Remember Tiananmen Square? I was reminded of those halcyon and tragic days last week when I ran across an article in the New York Review of Books from May 20, 2014.
It marked the 25th anniversary of that fervent outbreak of longing for freedom and equality led by Chinese students in the capital of Beijing. The incident began peacefully enough on April 15, 1989, and lasted until it was violently terminated June 4 by the army of the People’s Republic of China.
International media were there. Reporters were there, describing the scene and interviewing participants. We heard their authentic pleas for freedom. I recall two images in particular. One was a young man in a white shirt standing in front of a military tank, blocking its progress along a broad boulevard. The tank swerved, but the student blocked its path again. This happened several times until the tank finally stopped and the driver climbed out. The other scene was a person, obviously on stilts and costumed as the Statue of Liberty (including the characteristic patina of green) making her way through the crowd of protesters to their loud applause and blessing their movement.
On May 20, the Chinese government imposed martial law. The joy and energy of the demonstrators evaporated when on June 4 the army moved into the square. Reporter Jonathan Mirsky provided this eyewitness account:
Sunday, June 4, I cycled back to the edge of the square just in time to see soldiers mow down parents of students who had come to look for those who had not returned home and who were feared to have been killed and their bodies burned. … Doctors and nurses from the Peking Union Hospital … arrived in an ambulance and in their bloodstained gowns went among the fallen; the soldiers shot them down, too.
In 2006, Chinese human rights lawyer Pu Zhiquang, reflected, “If I just slouch along through life, taking the easy route, what do I say to the spirits of those murdered ‘rioters’ of 17 years ago? And if everyone forgets, are we not opening the door to future massacres?”
What if everyone forgets?
Last month we observed the 80th anniversary of the D-Day invasion that began the last year of World War II in Europe. More than 160,000 soldiers (American, British and Canadian) mounted the largest amphibious military operation in history. They crossed the English Channel the night of June 5 and 6 and landed on the beaches of Normandy in Northern France.

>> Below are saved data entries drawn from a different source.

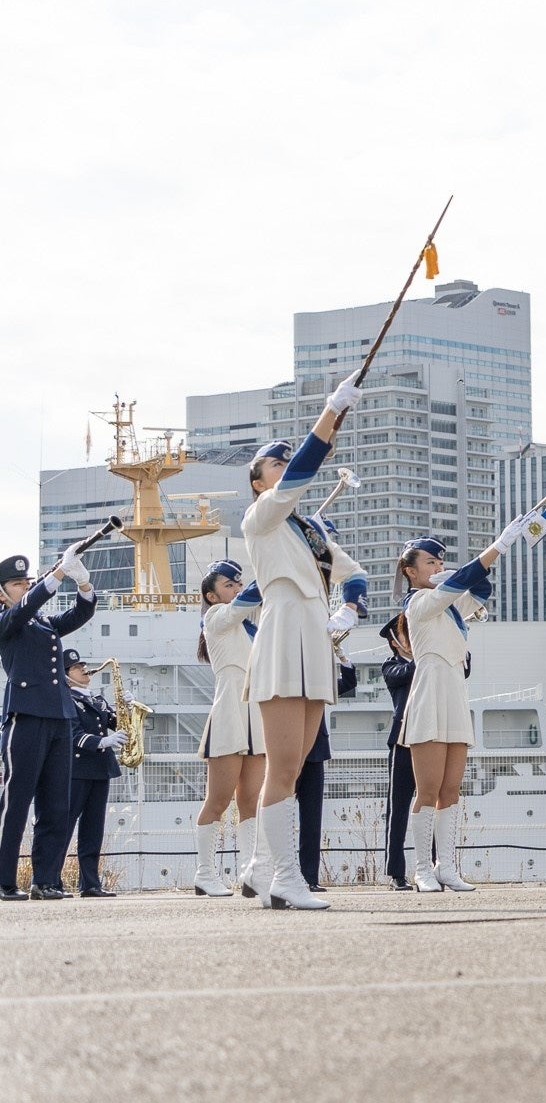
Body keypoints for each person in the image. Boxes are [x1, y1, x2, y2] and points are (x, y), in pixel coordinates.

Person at [240, 379, 371, 910]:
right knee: (283, 764)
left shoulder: (307, 529)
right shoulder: (262, 515)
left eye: (285, 460)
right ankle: (285, 878)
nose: (285, 464)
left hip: (314, 634)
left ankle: (264, 865)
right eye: (275, 462)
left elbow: (354, 572)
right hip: (283, 629)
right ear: (257, 482)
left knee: (297, 763)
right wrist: (329, 412)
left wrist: (351, 608)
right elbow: (299, 475)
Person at [398, 518, 537, 893]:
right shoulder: (420, 603)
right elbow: (465, 580)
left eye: (441, 562)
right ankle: (422, 868)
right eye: (430, 562)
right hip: (429, 690)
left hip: (455, 691)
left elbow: (481, 586)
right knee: (427, 789)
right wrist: (499, 546)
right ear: (411, 571)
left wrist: (465, 569)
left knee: (451, 789)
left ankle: (447, 866)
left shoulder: (447, 602)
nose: (437, 568)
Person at [0, 546, 99, 901]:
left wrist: (83, 583)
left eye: (27, 581)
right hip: (26, 718)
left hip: (60, 717)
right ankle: (4, 880)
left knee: (56, 804)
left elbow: (78, 616)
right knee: (15, 803)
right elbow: (25, 609)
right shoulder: (7, 620)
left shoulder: (41, 622)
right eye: (16, 583)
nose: (25, 587)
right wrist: (56, 574)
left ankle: (46, 880)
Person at [194, 560, 265, 897]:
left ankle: (251, 871)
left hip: (254, 712)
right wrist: (270, 564)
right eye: (228, 585)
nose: (236, 589)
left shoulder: (252, 627)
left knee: (251, 799)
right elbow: (248, 599)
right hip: (229, 711)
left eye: (238, 584)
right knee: (218, 800)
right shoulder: (216, 617)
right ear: (211, 595)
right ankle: (204, 873)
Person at [62, 652, 122, 898]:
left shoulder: (96, 699)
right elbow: (74, 736)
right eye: (77, 667)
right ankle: (49, 879)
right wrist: (103, 741)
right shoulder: (65, 698)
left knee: (93, 828)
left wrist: (126, 708)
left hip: (100, 769)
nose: (84, 669)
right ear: (66, 675)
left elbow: (116, 722)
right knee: (64, 827)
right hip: (76, 770)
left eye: (84, 665)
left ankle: (90, 883)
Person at [295, 656, 354, 892]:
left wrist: (343, 660)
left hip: (316, 751)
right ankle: (282, 874)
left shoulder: (318, 676)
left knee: (312, 821)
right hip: (288, 749)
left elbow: (347, 683)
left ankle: (309, 878)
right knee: (283, 816)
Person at [378, 616, 419, 889]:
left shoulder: (430, 660)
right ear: (395, 642)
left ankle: (434, 867)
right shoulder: (391, 666)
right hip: (402, 740)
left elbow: (464, 669)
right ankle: (396, 873)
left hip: (430, 737)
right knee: (398, 809)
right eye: (407, 635)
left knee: (431, 805)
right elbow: (411, 672)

“If everyone forgets, are we not opening the door to future massacres?”
The landing sectors’ code names — Omaha, Utah, Gold, Sword and Juno — live in our collective memory along with other venerable names: Operation Overlord, St. Lo, Gen. Dwight D. Eisenhower. That same night, as the ships were plowing across the channel, gliders delivered nearly 4,000 soldiers, crash-landing them inland to capture key bridges. Further inland, 13,000 paratroopers landed and secured inland routes for men and materiel. On that first day, 10,000 Allied soldiers were killed, wounded or declared missing.
What if everyone forgets?
Last week, July 6 marked an equally important memorial: the three year and six month anniversary of the invasion of the U.S. Capitol, an attempted coup by backers of the then-Republican candidate for president. You saw it on the evening news. For many days.
Here’s my account of it from the February 22, 2021, issue of The Pine Belt News:
What rage and savagery were on the faces of those intruders! By all accounts, many of them believed the former president, that the election had been stolen from him, and that this last constitutionally mandated action by the U.S. Senate, to count the state-certified Electoral College totals, was their last chance to, as the slogan went, “Stop the Steal.” … Stopping the “steal” required Vice-President Pence to refuse to recognize the Electoral votes of certain states, . . . (an) unconstitutional (act).
And what if the rioters had caught Vice President Pence and Speaker Pelosi? Would they have beat them to death on the spot? Would they have dragged them out to the Capitol steps, assembled an ad hoc firing squad and shot them on national TV? Would they have held them in a People’s Jail overnight and assembled a kangaroo court the next day and held a public “trial” before sending them to the firing squad or the gallows? Look at their faces; listen to their voices; watch their actions.”
What if everyone forgets?
Richard Conville is a retired professor of communication studies and long-time resident of Hattiesburg, Miss.